Days later she called to tell me I have Rocky Mountain Spotted Fever. Because it is so rare, neither of us knew much about it, but she described me the treatment for it and discussed how it had damaged my red blood cells, but looked like I had escaped organ damage. RMSF is the deadliest of the tick diseases and people die from it while in acute infection. I was safe from that, afterall “I can’t die while they are young.”

Doing research and talking to other patients was most helpful. It’s also very scary to know the long recovery I’m up against...because there’s only me.

It will be six months before I feel as well as I am going to feel. I have an hour or two I can do things each day, doing more means I will painfully pay later! Invisible illnesses suck, because no one can SEE how much pain I feel, how tired I am, the daily headaches, the nausea, that if I start walking at my normal pace, it hurts and I have to remind myself I can do that anymore.

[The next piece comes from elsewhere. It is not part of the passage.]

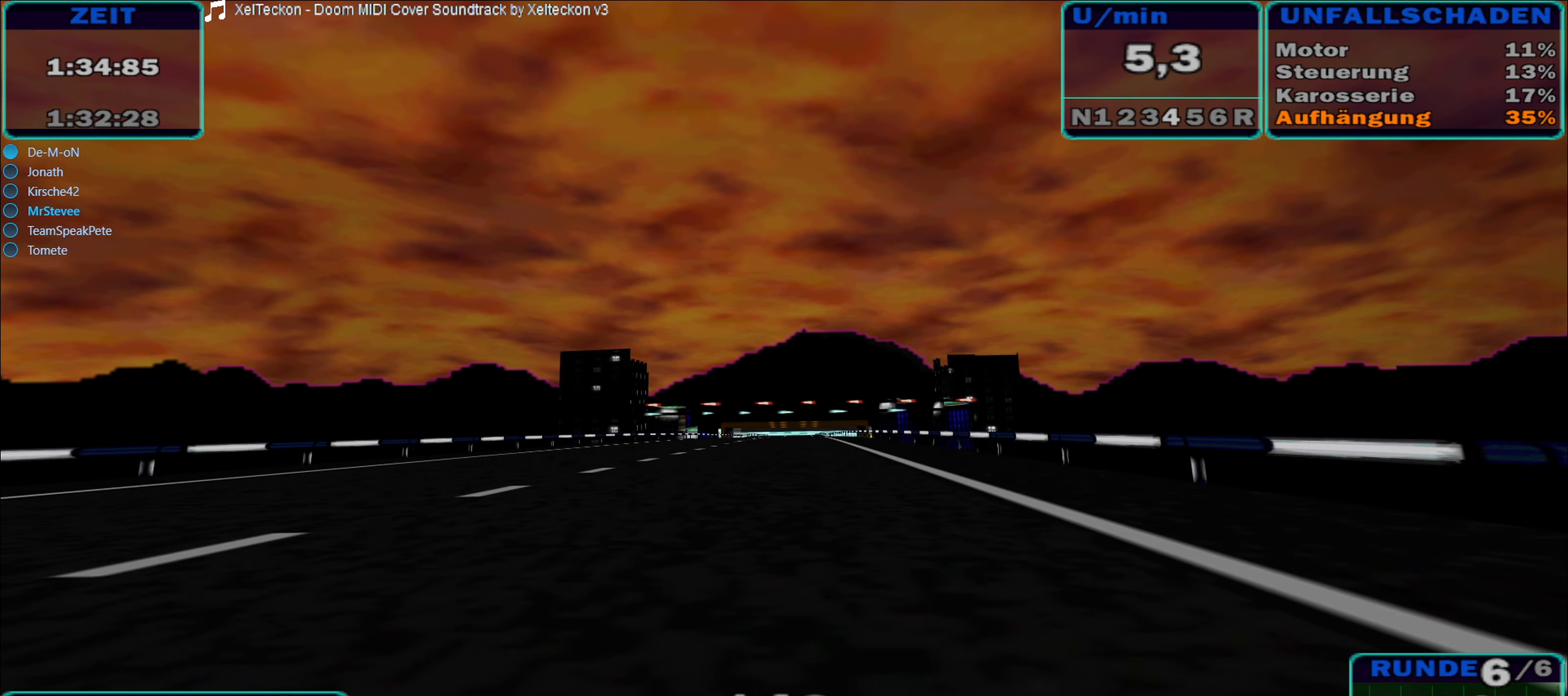
{"buttons": ["R2"], "left_stick": "center", "right_stick": "center", "events": []}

I’m angry that a tiny little bug could steal quality of life away from me and my children.

Almost a month into RMSF, I already feel isolated, my life feels quite small. I’m scared about how small it will shrink in the coming months, if my children will lose faith in me because I have to say “I can’t today” too many times, if we will get evicted because I’m self-employed and can’t work, if I won’t hear from friends who don’t understand what they can’t SEE or worse, hear their disbelief.

Today, I’m acutely aware I’m untethered and can’t climb the rock wall anymore, my fingers are aching from holding on by my nails. I don’t know what it will feel like to fall without that tether but I realistically can’t hold on.